Степан Андреевич вскочил.
— Я вам донесу его до дому. Разве можно вам, да еще раненой, носить такие тяжести!
— Вы, право, напрасно беспокоитесь.
— Нет, нет. Мои рыцарские чувства вопиют,
И он отнял у нее баул.
— Но вы «все-таки» еще навестите меня… Я в эти часы всегда дома…
Екатерина Сергеевна тоже поднялась.
— И я пойду. Надо за Марьей последить. Сегодня у нас молочный кисель. Как бы она молока не отхлебнула… Она на это способна. А потом на кошку солжет… А зверя не спросишь.

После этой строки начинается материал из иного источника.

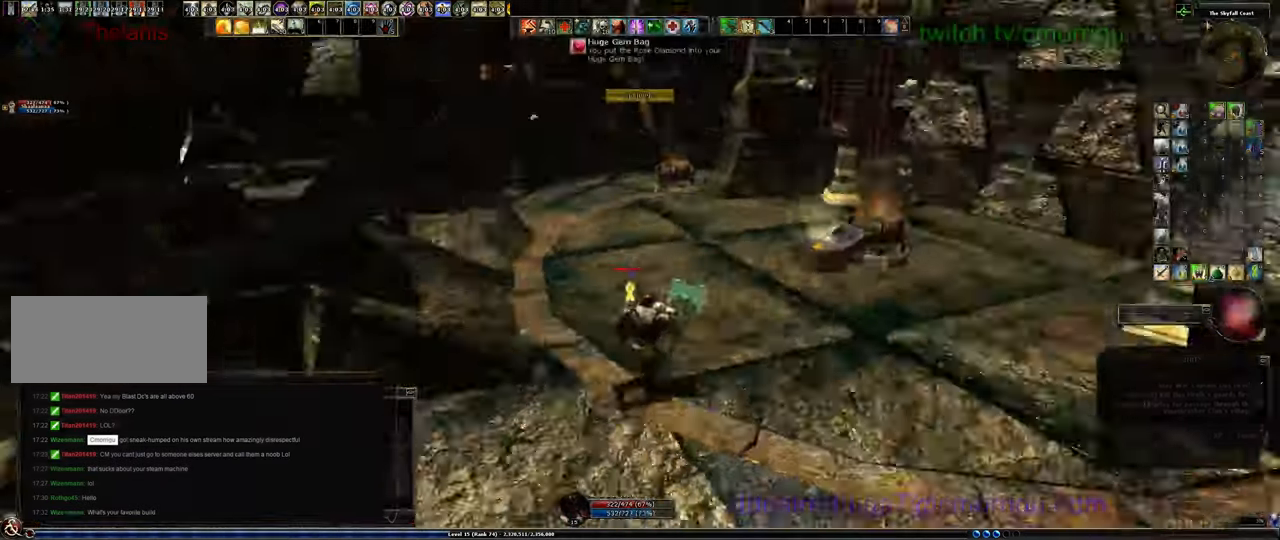
{"keys": ["w"], "events": [[100, "d", "up"], [266, "w", "down"]]}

VIII. Баклажанский столп и утверждение
Степан Андреевич был плохой спорщик. При всяком споре прежде всего замирало у него сердце и нервически невпопад подергивалась физиономия. Такая уж была у него натура. Обижался при этом он страшно на чужое мнение и долго не отходил. В данном случае обиделся он и рассердился неизвестно на что, а вернее, бессознательно на себя самого, ибо противница говорила, как выяснилось, его же слова. И почему бы ему было оскорбляться на большевиков? Дух противоречия или дурацкая ошибка вышеописанного червячка. Во всяком случае, идя с Пелагеей Ивановной по усаженным акациями улицами, он сказал сердито:
— Я вполне понимаю ее мужа. И я бы уехал. Глупость какая: не могла оставить платья. И потом эти кошки.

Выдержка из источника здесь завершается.